Understanding Reconciliation

This topic will explain the reconciliation workflow and process as applicable to Smarsh.

What is Data Reconciliation?


Data reconciliation is the process in which ingested data in the target system is compared and verified with the transmitted data from the system of origin. Reconciliation for Smarsh Enterprise data involves tracking a message lifecycle across Smarsh Capture, Archive, and other Apps to ensure completeness at each step.

Understanding Enterprise Data Flow

Before we can understand the reconciliation concept, it is important to know the message lifecycle in the Smarsh enterprise platform. The following workflow depicts how data is sent from the Capture solutions and the various states that are possible on successful archiving.

images/download/attachments/132938204/enterprise_Data_flow.png

  1. Channels such as email, IM, Collab, and mobile are first captured during the Capture process.

  2. This data is then sent to Enterprise Archive by a process known as Ingestion.
    Enterprise Archive users can use the Data Ingestion API to ingest messages into Enterprise Archive. For more information on how to perform ingestion, refer Data Ingestion API.

  3. The Ingestion Pipeline is responsible for handling any failures or issues that occur during the ingestion process.

  4. On successful ingestion, the various data types are now archived and discoverable and can be searched for using Enterprise Archive search. This process occurs successfully in the majority of the cases (>99%) within a few hours of ingestion.

  5. However, this process could fail in certain cases, which are constantly changing based on the circumstances. Some known instances are listed below:

    1. Large messages or messages containing large attachments.

    2. Messages containing a large number of participants or DLs (distribution lists), that could lead to extraction issues for participant data.

    3. IM data containing very large threads, or number of interactions.

What is the Reconciliation Timeline?


The ingestion process and reconciliation timeline can be explained as follows:

  1. To ensure no delays on the normal ingestion process, messages in the ingestion pipeline can take up to 3 days until they can be marked as archived.

  2. Messages that are not ingested for 3 days will be marked as Unreconciled in the Recon dashboard.

  3. Failure messages are now processed using reconciliation remediation workflows.

  4. Reconciliation workflows similar to Ingestion workflows are constantly evolving to account for message size, attachment type, and so on.

    Important

    During the alternate processing pipelines stage, no action is required from the customer. The retry mechanism cannot be influenced manually at this stage by any external means.

  5. Since the reconciliation process runs overnights for messages that are sent up to 3 days ago, issues that are reported could include the following:

    1. Ingestion failures: Messages that have failed in the ingestion pipeline, and the alternate processing pipelines. These messages are further reviewed individually for resolution and retry errors.

    2. Archive Failures: Messages that have failed in Enterprise Archive's storage or indexing process.

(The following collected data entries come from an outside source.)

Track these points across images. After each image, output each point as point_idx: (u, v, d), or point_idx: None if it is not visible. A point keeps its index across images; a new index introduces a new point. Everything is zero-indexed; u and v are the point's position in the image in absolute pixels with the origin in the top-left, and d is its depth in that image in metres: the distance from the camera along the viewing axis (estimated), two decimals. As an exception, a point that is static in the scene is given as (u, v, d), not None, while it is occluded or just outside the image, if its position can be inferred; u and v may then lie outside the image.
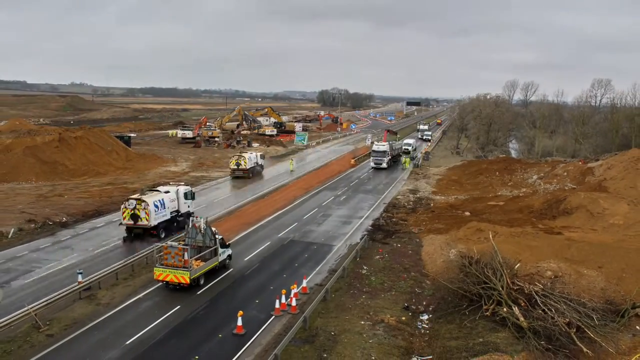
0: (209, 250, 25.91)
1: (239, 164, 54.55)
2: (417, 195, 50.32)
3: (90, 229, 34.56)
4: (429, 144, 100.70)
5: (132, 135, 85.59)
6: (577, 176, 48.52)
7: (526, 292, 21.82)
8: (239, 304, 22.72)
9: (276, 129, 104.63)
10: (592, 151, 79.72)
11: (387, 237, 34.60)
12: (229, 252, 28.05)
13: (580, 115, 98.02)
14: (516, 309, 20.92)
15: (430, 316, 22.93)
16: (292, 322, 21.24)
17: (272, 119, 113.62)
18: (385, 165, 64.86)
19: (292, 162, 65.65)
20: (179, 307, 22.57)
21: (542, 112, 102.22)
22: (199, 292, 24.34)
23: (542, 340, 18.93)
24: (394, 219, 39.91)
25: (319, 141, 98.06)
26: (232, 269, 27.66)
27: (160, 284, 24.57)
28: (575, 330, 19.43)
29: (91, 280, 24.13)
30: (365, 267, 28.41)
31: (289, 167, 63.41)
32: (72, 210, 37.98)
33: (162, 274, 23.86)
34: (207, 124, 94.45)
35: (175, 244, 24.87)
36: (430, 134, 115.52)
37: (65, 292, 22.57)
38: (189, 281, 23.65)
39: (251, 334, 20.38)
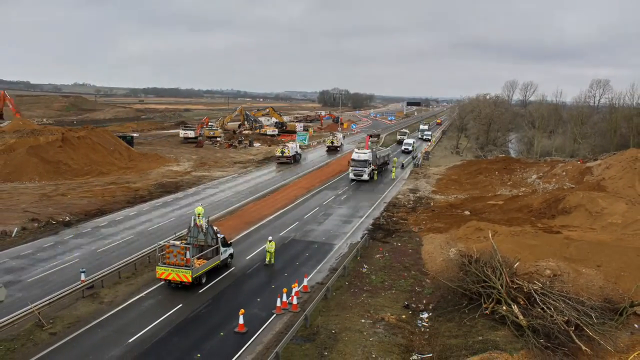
0: (210, 249, 26.11)
1: (283, 152, 66.86)
2: (417, 194, 50.49)
3: (93, 228, 34.67)
4: (429, 144, 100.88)
5: (134, 135, 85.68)
6: (575, 176, 48.64)
7: (525, 290, 21.96)
8: (241, 303, 22.87)
9: (277, 129, 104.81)
10: (591, 151, 79.95)
11: (388, 236, 34.76)
12: (231, 250, 28.32)
13: (578, 115, 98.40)
14: (515, 308, 21.07)
15: (430, 314, 23.07)
16: (293, 320, 21.38)
17: (274, 119, 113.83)
18: (366, 177, 55.83)
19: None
20: (181, 305, 22.70)
21: (541, 113, 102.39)
22: (200, 291, 24.48)
23: (541, 338, 19.06)
24: (394, 218, 40.06)
25: (319, 141, 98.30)
26: (233, 268, 27.82)
27: (162, 282, 24.69)
28: (574, 328, 19.56)
29: (94, 278, 24.26)
30: (365, 266, 28.58)
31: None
32: (75, 209, 38.08)
33: (164, 272, 24.01)
34: (209, 123, 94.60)
35: (177, 242, 25.01)
36: (430, 133, 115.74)
37: (68, 290, 22.72)
38: (191, 280, 23.80)
39: (252, 332, 20.52)
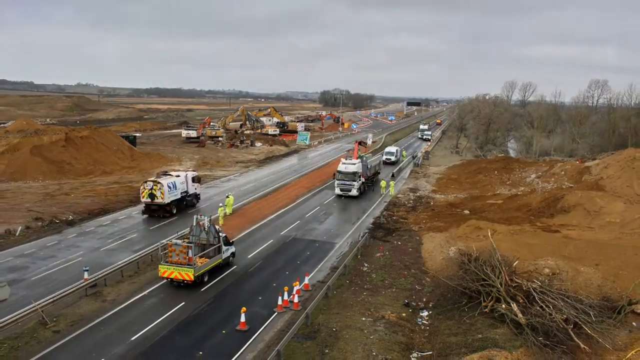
0: (212, 247, 26.20)
1: (153, 194, 37.65)
2: (417, 193, 50.67)
3: (96, 227, 34.80)
4: (429, 144, 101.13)
5: (137, 135, 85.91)
6: (574, 175, 48.77)
7: (524, 289, 22.10)
8: (243, 301, 22.98)
9: (279, 129, 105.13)
10: (589, 150, 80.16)
11: (388, 235, 34.92)
12: (233, 249, 28.43)
13: (577, 115, 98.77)
14: (514, 306, 21.23)
15: (430, 312, 23.23)
16: (294, 318, 21.53)
17: (275, 119, 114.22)
18: (355, 192, 45.92)
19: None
20: (183, 303, 22.84)
21: (540, 113, 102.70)
22: (203, 289, 24.63)
23: (540, 336, 19.20)
24: (395, 217, 40.22)
25: (320, 141, 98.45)
26: (235, 267, 27.96)
27: (164, 281, 24.84)
28: (572, 326, 19.71)
29: (97, 277, 24.41)
30: (366, 265, 28.74)
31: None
32: (79, 208, 38.24)
33: (166, 271, 24.15)
34: (211, 123, 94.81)
35: (179, 241, 25.18)
36: (430, 133, 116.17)
37: (71, 289, 22.85)
38: (193, 278, 23.94)
39: (254, 330, 20.64)
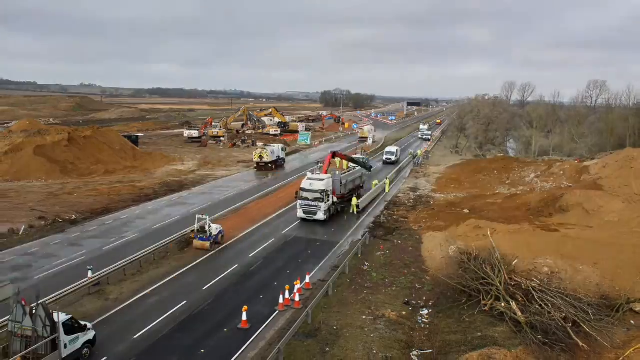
0: (42, 342, 16.62)
1: (262, 156, 60.86)
2: (417, 193, 50.84)
3: (99, 226, 34.91)
4: (429, 144, 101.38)
5: (139, 134, 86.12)
6: (573, 175, 48.92)
7: (523, 287, 22.32)
8: (244, 300, 23.12)
9: (280, 129, 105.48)
10: (588, 150, 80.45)
11: (388, 234, 35.09)
12: (89, 336, 18.54)
13: (576, 115, 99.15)
14: (514, 304, 21.43)
15: (430, 311, 23.38)
16: (295, 316, 21.68)
17: (276, 119, 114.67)
18: (321, 215, 36.76)
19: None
20: (185, 302, 22.98)
21: (539, 113, 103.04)
22: (204, 288, 24.80)
23: (539, 334, 19.42)
24: (395, 217, 40.38)
25: (321, 140, 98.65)
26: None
27: (167, 279, 25.16)
28: (571, 324, 19.93)
29: (100, 275, 24.54)
30: (366, 263, 28.91)
31: None
32: (82, 208, 38.37)
33: None
34: (213, 123, 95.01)
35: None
36: (430, 133, 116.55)
37: (74, 287, 23.01)
38: None
39: (256, 329, 20.81)
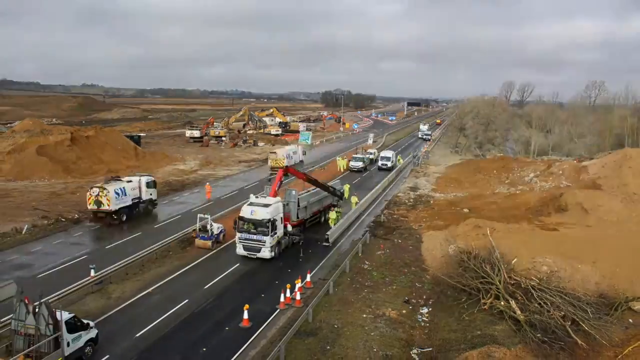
0: (46, 340, 16.64)
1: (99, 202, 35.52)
2: (418, 192, 50.95)
3: (101, 225, 34.95)
4: (428, 143, 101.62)
5: (141, 134, 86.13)
6: (572, 174, 49.10)
7: (523, 286, 22.49)
8: (245, 298, 23.22)
9: (281, 129, 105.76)
10: (587, 150, 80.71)
11: (389, 233, 35.19)
12: (91, 335, 18.75)
13: (575, 115, 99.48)
14: (513, 303, 21.60)
15: (430, 309, 23.52)
16: (296, 315, 21.81)
17: (277, 119, 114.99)
18: (268, 253, 28.32)
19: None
20: (187, 301, 23.11)
21: (538, 113, 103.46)
22: (206, 286, 24.95)
23: (538, 332, 19.60)
24: (395, 216, 40.47)
25: (322, 140, 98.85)
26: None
27: (169, 278, 25.31)
28: (570, 323, 20.11)
29: (103, 274, 24.65)
30: (367, 262, 29.02)
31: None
32: (84, 207, 38.09)
33: None
34: (215, 124, 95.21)
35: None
36: (430, 133, 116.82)
37: (77, 286, 23.09)
38: None
39: (257, 327, 20.93)
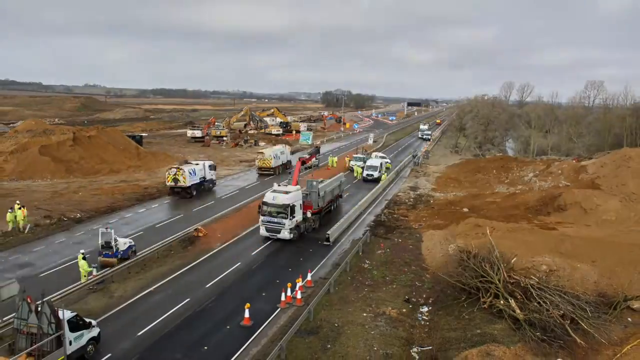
0: (48, 338, 16.63)
1: (176, 179, 43.75)
2: (418, 192, 51.12)
3: (103, 224, 34.77)
4: (428, 143, 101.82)
5: (143, 134, 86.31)
6: (571, 174, 49.19)
7: (522, 285, 22.53)
8: (246, 297, 23.37)
9: (282, 129, 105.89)
10: (586, 150, 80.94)
11: (389, 232, 35.36)
12: (93, 333, 18.80)
13: (574, 115, 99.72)
14: (512, 302, 21.68)
15: (430, 308, 23.65)
16: (297, 314, 21.95)
17: (278, 119, 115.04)
18: (287, 234, 31.87)
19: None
20: (188, 299, 23.24)
21: (537, 113, 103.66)
22: (207, 285, 25.08)
23: (537, 331, 19.67)
24: (395, 215, 40.63)
25: (323, 140, 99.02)
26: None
27: (171, 277, 25.47)
28: (569, 322, 20.15)
29: (105, 273, 24.79)
30: (367, 261, 29.16)
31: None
32: (87, 206, 38.50)
33: None
34: (216, 123, 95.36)
35: None
36: (430, 133, 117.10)
37: (79, 285, 23.27)
38: None
39: (258, 326, 21.07)
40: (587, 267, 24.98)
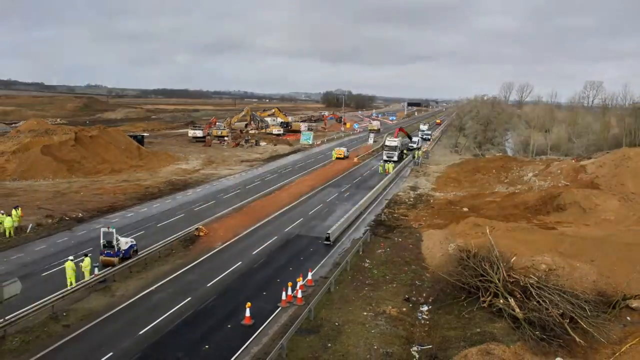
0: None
1: None
2: (418, 192, 51.27)
3: (105, 224, 34.85)
4: (428, 143, 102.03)
5: (145, 134, 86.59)
6: (570, 174, 49.32)
7: (522, 284, 22.60)
8: (247, 296, 23.42)
9: (283, 129, 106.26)
10: (585, 150, 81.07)
11: (389, 231, 35.49)
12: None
13: (573, 115, 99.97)
14: (512, 301, 21.75)
15: (430, 307, 23.73)
16: (297, 313, 22.01)
17: (279, 119, 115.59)
18: (396, 158, 70.93)
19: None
20: (189, 298, 23.31)
21: (537, 113, 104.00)
22: (208, 284, 25.19)
23: (536, 330, 19.72)
24: (395, 215, 40.77)
25: (323, 140, 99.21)
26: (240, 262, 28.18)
27: (172, 276, 25.60)
28: (568, 321, 20.19)
29: (106, 273, 24.88)
30: (367, 261, 29.26)
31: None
32: (88, 206, 38.62)
33: None
34: (217, 123, 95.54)
35: None
36: (430, 133, 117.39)
37: (81, 284, 23.31)
38: None
39: (259, 325, 21.12)
40: (586, 266, 25.08)
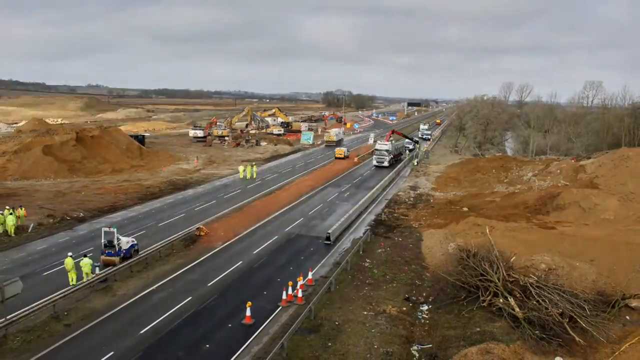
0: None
1: None
2: (418, 191, 51.33)
3: (106, 223, 34.83)
4: (428, 143, 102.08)
5: (146, 134, 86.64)
6: (569, 173, 49.37)
7: (521, 284, 22.71)
8: (248, 296, 23.46)
9: (283, 129, 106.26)
10: (584, 150, 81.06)
11: (389, 231, 35.56)
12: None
13: (572, 115, 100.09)
14: (512, 300, 21.85)
15: (429, 307, 23.82)
16: (298, 312, 22.09)
17: (279, 119, 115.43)
18: (386, 163, 67.79)
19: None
20: (190, 298, 23.39)
21: (537, 113, 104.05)
22: (209, 284, 25.27)
23: (536, 329, 19.84)
24: (396, 214, 40.84)
25: (323, 140, 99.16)
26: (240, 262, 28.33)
27: (172, 276, 25.69)
28: (568, 320, 20.29)
29: (107, 272, 24.95)
30: (368, 260, 29.34)
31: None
32: (89, 206, 38.66)
33: None
34: (218, 123, 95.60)
35: None
36: (430, 133, 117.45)
37: (82, 284, 23.37)
38: None
39: (259, 324, 21.21)
40: (585, 265, 25.14)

This is usually caused due to service health issues in Enterprise Archive, and these messages will be retried once the service health is restored.

    3. Reporting Failures: Messages that are successfully archived, however not updated in the proper logs. There are scheduled scripts that identify and resolve these reporting failures by validating if the message has been successfully archived.

What is the number reported on the Insights Dashboard?


The number that is reported represents the failures messages where:

  • From: Time when ingestion began.

  • To: Up to 3 days ago.

How long is the Insights Dashboard numbers preserved?


The Insights Dashboards numbers will be preserved forever, while the data is not purged whereas is cumulative. However, the number of failure messages will reduce due to resolution in the alternate processing pipelines.

What is the process to address failure messages reported in Insights Dashboard?


Internal tickets are opened by Smarsh support to track the resolution of failure messages. Customers do not need to report or raise tickets for failure messages.

Important

Customers may choose to review Insights Dashboard numbers on a weekly/monthly basis. In case of large number of unreconciled messages (>10000), customers can request a customer facing investigation be initiated.

What is Reconciliation for Smarsh Enterprise data?


The data reconciliation process in Smarsh compares message numbers across the message lifecycle, while surfacing any delays in processing.

What are the Common Reasons for Unreconciled Items?


The common reasons for unreconciled items are listed below during the Capture and Archive process.

Capture Unreconciled

  • Network issues from the data source.

  • Incomplete metadata in messages captured from the source.

  • Message characters which cannot be processed due to various reasons such as issues with control characters, different charsets, etc.

  • Deviation from the defined schema during XML data generation.

  • Ingestion endpoint being non - responsive to the incoming payload.

  • Ingestion payload exceeds the size limits on Enterprise Archive.

Archive Unreconciled

  • Extraction issues with participant data, attachments, etc.

  • File and attachment size limitations.

  • Very large threads containing large number of interactions.